EXERCISE DIRECTIONS: From the entries below, work out the number of lines that hold the word "DoxyCompactItemize", and give that number alone.

MATERIAL FOR THE TASK:
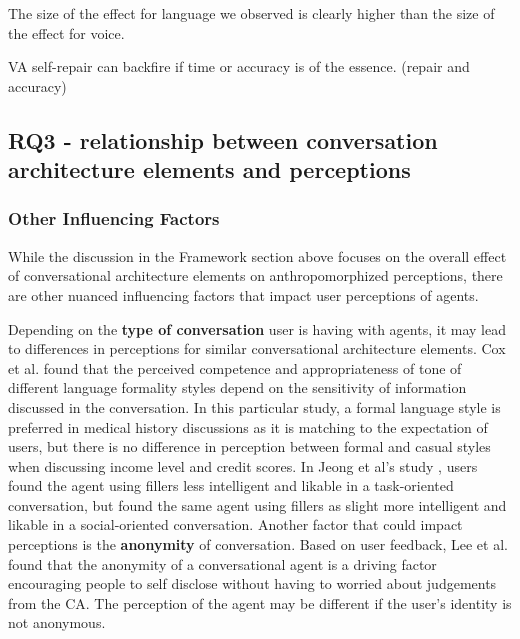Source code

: \documentclass[sigconf,screen,review, anonymous]{acmart}
\newcommand{\cmt}[1]{}%
\begin{document}
The size of the effect for language we observed is clearly higher than the size of the effect for voice. \cite{habler2019effects}\cmt{[63]}

VA self-repair can backfire if time or accuracy is of the essence. (repair and accuracy) \cite{cuadra2021my}\cmt{[67]}


\subsection{RQ3 - relationship between conversation architecture elements and perceptions}

\subsubsection{Other Influencing Factors}

While the discussion in the Framework section above focuses on the overall effect of conversational architecture elements on anthropomorphized perceptions,  there are other nuanced influencing factors that impact user perceptions of agents. 

Depending on the \textbf{type of conversation} user is having with agents, it may lead to differences in perceptions for similar conversational architecture elements. Cox et al. \cite{cox2022does}\cmt{[27]} found that the perceived competence and appropriateness of tone of different language formality styles depend on the sensitivity of information discussed in the conversation. In this particular study, a formal language style is preferred in medical history discussions as it is matching to the expectation of users, but there is no difference in perception between formal and casual styles when discussing income level and credit scores. In Jeong et al's study \cite{jeong2019exploring}\cmt{[10]}, users found the agent using fillers less intelligent and likable in a task-oriented conversation, but found the same agent using fillers as slight more intelligent and likable in a social-oriented conversation. Another factor that could impact perceptions is the \textbf{anonymity} of conversation. Based on user feedback, Lee et al. \cite{lee2020hear}\cmt{[23]} found that the anonymity of a conversational agent is a driving factor encouraging people to self disclose without having to worried about judgements from the CA. The perception of the agent may be different if the user's identity is not anonymous.
\end{document}
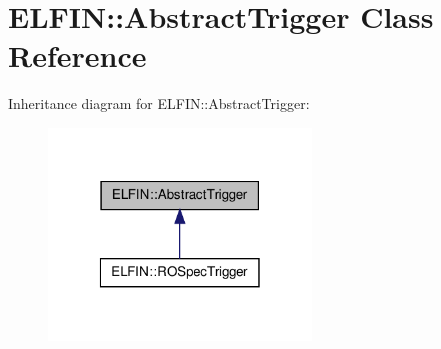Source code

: \hypertarget{class_e_l_f_i_n_1_1_abstract_trigger}{\section{E\-L\-F\-I\-N\-:\-:Abstract\-Trigger Class Reference}
\label{class_e_l_f_i_n_1_1_abstract_trigger}
}


Inheritance diagram for E\-L\-F\-I\-N\-:\-:Abstract\-Trigger\-:
\nopagebreak
\begin{figure}[H]
\begin{center}
\leavevmode
\includegraphics[width=198pt]{class_e_l_f_i_n_1_1_abstract_trigger__inherit__graph}
\end{center}
\end{figure}
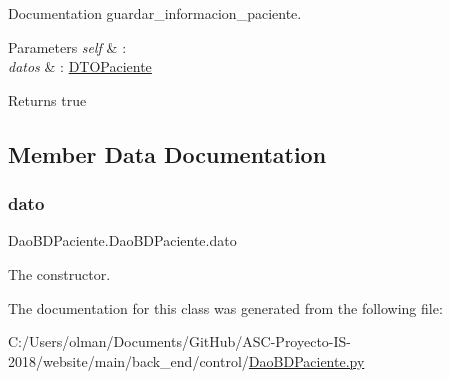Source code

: Documentation guardar\+\_\+informacion\+\_\+paciente. 


\begin{DoxyParams}{Parameters}
{\em self} & \+: \\
\hline
{\em datos} & \+: \mbox{\hyperlink{namespace_d_t_o_paciente}{D\+T\+O\+Paciente}} \\
\hline
\end{DoxyParams}
\begin{DoxyReturn}{Returns}
true 
\end{DoxyReturn}


\subsection{Member Data Documentation}
\mbox{\label{class_dao_b_d_paciente_1_1_dao_b_d_paciente_ad7ab0cc34e82d6fad753aeaee971f86a}} 
\subsubsection{\texorpdfstring{dato}{dato}}
{\footnotesize\ttfamily Dao\+B\+D\+Paciente.\+Dao\+B\+D\+Paciente.\+dato}



The constructor. 



The documentation for this class was generated from the following file\+:\begin{DoxyCompactItemize}
\item 
C\+:/\+Users/olman/\+Documents/\+Git\+Hub/\+A\+S\+C-\/\+Proyecto-\/\+I\+S-\/2018/website/main/back\+\_\+end/control/\mbox{\hyperlink{_dao_b_d_paciente_8py}{Dao\+B\+D\+Paciente.\+py}}\end{DoxyCompactItemize}
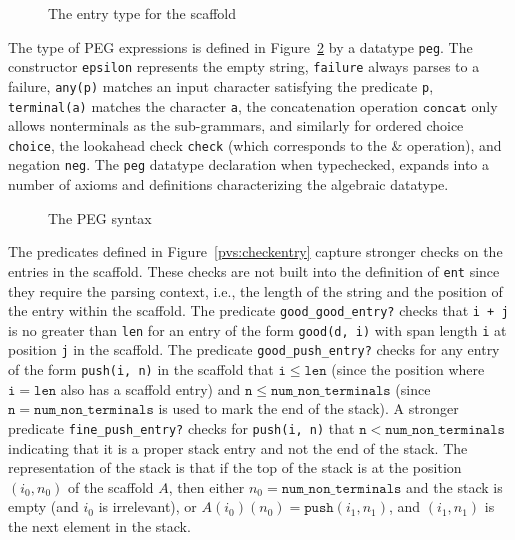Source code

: \documentclass[sigplan,10pt,anonymous,review]{acmart}\settopmatter{printfolios=true,printccs=false,printacmref=false}
\begin{document}
\begin{CCSXML}
\begin{figure}[h!]
  {}
  \vspace*{-4mm}
			\caption{\small The entry type for the scaffold}
			\label{pvs:ent}
\end{figure}

The type of PEG expressions is defined in Figure~\ref{pvs:peg} by a datatype \texttt{peg}.  The
constructor \texttt{epsilon} represents the empty string,
\texttt{failure} always parses to a failure, \texttt{any(p)} matches
an input character satisfying the predicate \texttt{p},
\texttt{terminal(a)} matches the character \texttt{a}, the
concatenation operation $\mathtt{concat}$ only allows nonterminals
as the sub-grammars, and similarly for ordered choice
\texttt{choice}, the lookahead check \texttt{check} (which
corresponds to the $\&$ operation), and  negation 
\texttt{neg}\@. The \texttt{peg} datatype declaration when typechecked,
expands into a number of axioms and definitions characterizing the
algebraic datatype.  

\begin{figure}[h!]
  {}
  \vspace*{-4mm}
			\caption{\small The PEG syntax}
			\label{pvs:peg}
\end{figure}




The predicates defined in Figure~\ref{pvs:checkentry} capture stronger checks on the entries in the scaffold.
These checks are not built into the definition of \texttt{ent} since
they require the parsing context, i.e., the length of the string and the position
of the entry within the scaffold.
The predicate \texttt{good\_good\_entry?} checks that
 \texttt{i + j} is no greater than \texttt{len} 
for an entry of the form \texttt{good(d, i)} with span length \texttt{i}
at position \texttt{j} in the scaffold.  The predicate \texttt{good\_push\_entry?}
checks for any entry of the form \texttt{push(i, n)} in the scaffold
that $\mathtt{i} \leq \mathtt{len}$ (since the position where $\mathtt{i} = \mathtt{len}$ also has a scaffold entry) 
and $ \mathtt{n}\leq \mathtt{num\_non\_terminals}$ (since $\mathtt{n} = \mathtt{num\_non\_terminals}$ is used to mark the end of the stack).  A stronger predicate
\texttt{fine\_push\_entry?} checks for \texttt{push(i, n)} that $\mathtt{n} < \mathtt{num\_non\_terminals}$ indicating that it is a proper stack entry and not the
end of the stack.  The representation of the stack is that if the
top of the stack is at the position $(i_0, n_0)$ of the scaffold $A$, then
either $n_0 = \mathtt{num\_non\_terminals}$ and the stack is empty
(and $i_0$ is irrelevant), or $A(i_0)(n_0) = \mathtt{push}(i_1, n_1)$, and
$(i_1, n_1)$ is the next element in the stack.


\end{CCSXML}
\end{document}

COMPLETED EXERCISE: 2